[Excerpts from a dataset]
__________________________________________________
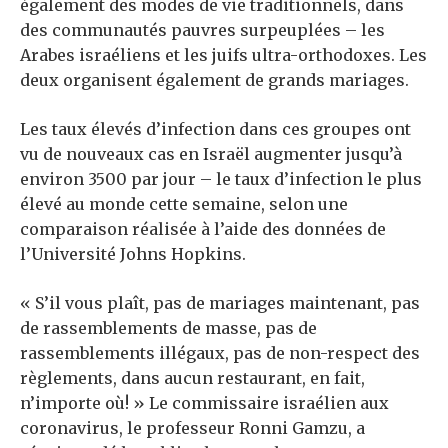
également des modes de vie traditionnels, dans
des communautés pauvres surpeuplées – les
Arabes israéliens et les juifs ultra-orthodoxes. Les
deux organisent également de grands mariages.
Les taux élevés d’infection dans ces groupes ont
vu de nouveaux cas en Israël augmenter jusqu’à
environ 3500 par jour – le taux d’infection le plus
élevé au monde cette semaine, selon une
comparaison réalisée à l’aide des données de
l’Université Johns Hopkins.
« S’il vous plaît, pas de mariages maintenant, pas
de rassemblements de masse, pas de
rassemblements illégaux, pas de non-respect des
règlements, dans aucun restaurant, en fait,
n’importe où! » Le commissaire israélien aux
coronavirus, le professeur Ronni Gamzu, a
__________________________________________________
● **WHAT YOU HAVE TO DO**: Using the data above, repeat exactly the lines that begin at the line with "élevé au monde cette semaine, selon une" and end at the line with "rassemblements illégaux, pas", both ends included.

● **OUTPUT FOR THIS TASK**:
élevé au monde cette semaine, selon une
comparaison réalisée à l’aide des données de
l’Université Johns Hopkins.
« S’il vous plaît, pas de mariages maintenant, pas
de rassemblements de masse, pas de
rassemblements illégaux, pas de non-respect des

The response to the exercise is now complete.